Compliance Statement
Compliance Statement of InVision Software AG concerning the German Corporate Governance Codex for the fiscal year 2008, in accordance with § 161 of the German Stock Corporation Act (AktG).
InVision Software AG conforms to the recommendations of the German Corporate Governance Code ("Code") passed by the "German Corporate Governance Government Commission", in its version of 14 June 2007, except for the points listed below.
The Management Board and the Supervisory Board of InVision Software AG support the principle of proper and responsible company management as stated in the Code.
The recommendations and proposals of the Code will be implemented insofar as deemed appropriate with regard to InVision Software AG.
The following recommendations are currently not pursued by InVision Software AG:
- For reasons of cost and in view of the size of the Company and the relatively low number of shares that are widely held, the Company does not allow its shareholders – contrary to section 2.3.4 of the Code – to use modern means of communication to track and follow the Shareholders' Meeting.
- The directors and officers' liability insurance policy (D&O policy) concluded in favour of the Executive Board and Supervisory Board members does not provide for any deductible (section 3.8 of the Code). The reason for excluding any deductible is that there is currently no consensus regarding what is considered a "reasonable" deductible within the meaning of section 3.8 of the Code. Given the large number of shares held by members of the Executive Board in the Company, the Company also assumes that there will be adequate incentive for the Executive Board to duly and responsibly conduct management. The amount of the premium is not otherwise influenced by the agreement on a deductible.
- The compensation arrangements for the Executive Board does not provide for any variable components (section 4.2.3 of the Code). The Company assumes that the large number of shares held by members of the Executive Board in the Company's registered share capital provides an adequate incentive for the dedicated and responsible management of the Company.

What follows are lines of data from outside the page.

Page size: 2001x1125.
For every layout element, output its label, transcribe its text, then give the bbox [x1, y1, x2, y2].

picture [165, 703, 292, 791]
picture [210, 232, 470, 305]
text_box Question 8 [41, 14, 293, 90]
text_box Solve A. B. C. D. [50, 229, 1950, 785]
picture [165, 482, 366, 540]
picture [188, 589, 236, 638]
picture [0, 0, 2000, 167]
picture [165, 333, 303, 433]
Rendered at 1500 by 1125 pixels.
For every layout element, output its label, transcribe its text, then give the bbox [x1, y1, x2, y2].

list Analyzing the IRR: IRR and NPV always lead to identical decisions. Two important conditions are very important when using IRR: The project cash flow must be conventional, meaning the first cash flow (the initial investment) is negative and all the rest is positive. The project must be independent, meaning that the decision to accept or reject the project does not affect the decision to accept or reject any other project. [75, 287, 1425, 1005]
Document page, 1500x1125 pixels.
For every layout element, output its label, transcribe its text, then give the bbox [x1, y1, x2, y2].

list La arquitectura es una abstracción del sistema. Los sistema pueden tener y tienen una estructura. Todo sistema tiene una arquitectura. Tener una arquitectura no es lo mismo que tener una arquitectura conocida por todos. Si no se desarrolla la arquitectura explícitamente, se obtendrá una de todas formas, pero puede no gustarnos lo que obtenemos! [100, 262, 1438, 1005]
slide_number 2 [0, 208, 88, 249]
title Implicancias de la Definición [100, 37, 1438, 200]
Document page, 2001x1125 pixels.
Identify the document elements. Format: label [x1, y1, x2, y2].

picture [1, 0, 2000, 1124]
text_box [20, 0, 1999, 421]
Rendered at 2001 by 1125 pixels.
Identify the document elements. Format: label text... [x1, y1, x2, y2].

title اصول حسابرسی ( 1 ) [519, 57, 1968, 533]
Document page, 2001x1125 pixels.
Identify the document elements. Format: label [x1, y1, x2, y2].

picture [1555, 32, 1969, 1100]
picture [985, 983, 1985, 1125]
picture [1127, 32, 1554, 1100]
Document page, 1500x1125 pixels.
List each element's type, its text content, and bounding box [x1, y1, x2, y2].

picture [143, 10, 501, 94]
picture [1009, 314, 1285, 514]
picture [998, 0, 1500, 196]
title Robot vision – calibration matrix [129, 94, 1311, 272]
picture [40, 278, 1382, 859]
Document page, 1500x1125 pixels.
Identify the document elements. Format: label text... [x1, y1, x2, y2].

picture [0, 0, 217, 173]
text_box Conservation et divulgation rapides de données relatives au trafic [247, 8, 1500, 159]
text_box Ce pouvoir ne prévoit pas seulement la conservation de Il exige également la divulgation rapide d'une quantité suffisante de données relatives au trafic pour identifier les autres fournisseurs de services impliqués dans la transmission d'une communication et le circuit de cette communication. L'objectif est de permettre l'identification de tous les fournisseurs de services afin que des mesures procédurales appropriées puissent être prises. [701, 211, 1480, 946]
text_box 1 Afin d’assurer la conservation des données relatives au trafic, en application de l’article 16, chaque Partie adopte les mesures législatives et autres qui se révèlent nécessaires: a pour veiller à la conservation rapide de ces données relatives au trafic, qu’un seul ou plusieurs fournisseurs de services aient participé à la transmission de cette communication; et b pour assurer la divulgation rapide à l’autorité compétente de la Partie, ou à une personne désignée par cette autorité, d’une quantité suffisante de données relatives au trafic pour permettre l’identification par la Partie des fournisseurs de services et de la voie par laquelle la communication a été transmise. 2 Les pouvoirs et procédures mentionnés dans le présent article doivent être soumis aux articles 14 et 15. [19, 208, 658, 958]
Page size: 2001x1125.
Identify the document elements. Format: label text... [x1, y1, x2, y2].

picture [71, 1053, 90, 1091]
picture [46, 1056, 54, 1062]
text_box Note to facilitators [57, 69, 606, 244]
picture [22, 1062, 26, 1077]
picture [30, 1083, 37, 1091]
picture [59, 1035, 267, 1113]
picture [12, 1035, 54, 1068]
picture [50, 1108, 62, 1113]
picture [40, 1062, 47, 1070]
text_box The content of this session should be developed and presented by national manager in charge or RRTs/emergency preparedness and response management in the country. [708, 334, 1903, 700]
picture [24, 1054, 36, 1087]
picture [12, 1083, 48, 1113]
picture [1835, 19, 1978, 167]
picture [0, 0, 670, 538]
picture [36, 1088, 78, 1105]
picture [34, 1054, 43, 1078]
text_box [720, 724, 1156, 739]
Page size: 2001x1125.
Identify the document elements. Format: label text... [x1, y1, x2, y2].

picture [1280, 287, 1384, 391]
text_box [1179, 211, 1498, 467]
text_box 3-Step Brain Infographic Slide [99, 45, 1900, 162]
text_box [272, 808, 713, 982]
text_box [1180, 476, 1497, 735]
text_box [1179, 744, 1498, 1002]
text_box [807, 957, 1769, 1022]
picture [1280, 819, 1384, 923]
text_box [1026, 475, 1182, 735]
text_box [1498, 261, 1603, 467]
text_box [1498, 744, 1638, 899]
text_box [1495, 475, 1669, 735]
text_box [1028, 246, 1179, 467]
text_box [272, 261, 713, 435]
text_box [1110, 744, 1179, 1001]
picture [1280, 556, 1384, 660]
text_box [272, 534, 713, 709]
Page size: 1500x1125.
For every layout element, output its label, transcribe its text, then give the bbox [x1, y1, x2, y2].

- To date, no age limit (mandatory retirement age) for Executive Board members has been set (section 5.1.2 of the Code). Given the age of the Executive Board members, no such action has been required so far. The Executive Board and Supervisory Board do, however, agree with the purpose underlying this Code rule and will set such an age limit at a later time in conformity with the Code.
- The Company's articles and memorandum of association and the Supervisory Board's internal rules of procedure grant the Supervisory Board the authority to form committees (section 5.3 of the Code). Given the current size of the Company, the Supervisory Board currently consists of only three members. Accordingly, forming committees would not simplify or streamline the work of the Supervisory Board.
- In addition to their fixed compensation, members of the Supervisory Board do not receive performance-based compensation (section 5.4.7 of the Code). The Executive Board and Supervisory Board do not feel that performance-based compensation for the Supervisory Board is practicable. On the one hand, Supervisory Board compensation linked to the success of the company would fundamentally contradict the Board's supervisory function; and on the other hand, the Executive Board and Supervisory Board believe that variable compensation can be linked only to Group operating results, over which the Supervisory Board has little influence. In the Company's opinion, linking variable Supervisory Board compensation to the amount of distributed dividends creates problems since the Executive Board and Supervisory Board must recommend these actions to the Shareholders' Meeting and would therefore allow themselves, as the beneficiaries, to dictate at least part of their variable compensation. The Company has therefore decided to compensate members of the Supervisory Board according to the costs incurred, which means that they will be paid a meeting fee.
- The Company generally endeavours to publish the annual financial statements within 90 days, and the interim financial statements within 45 days, after the end of the respective reporting period (subsection 7.1.2 of the Code). Given the Company's organisational needs, it is possible, however, that these reports will be published merely in accordance a timetable that complies with the requirements of the Prime Standard of the German Stock Exchange.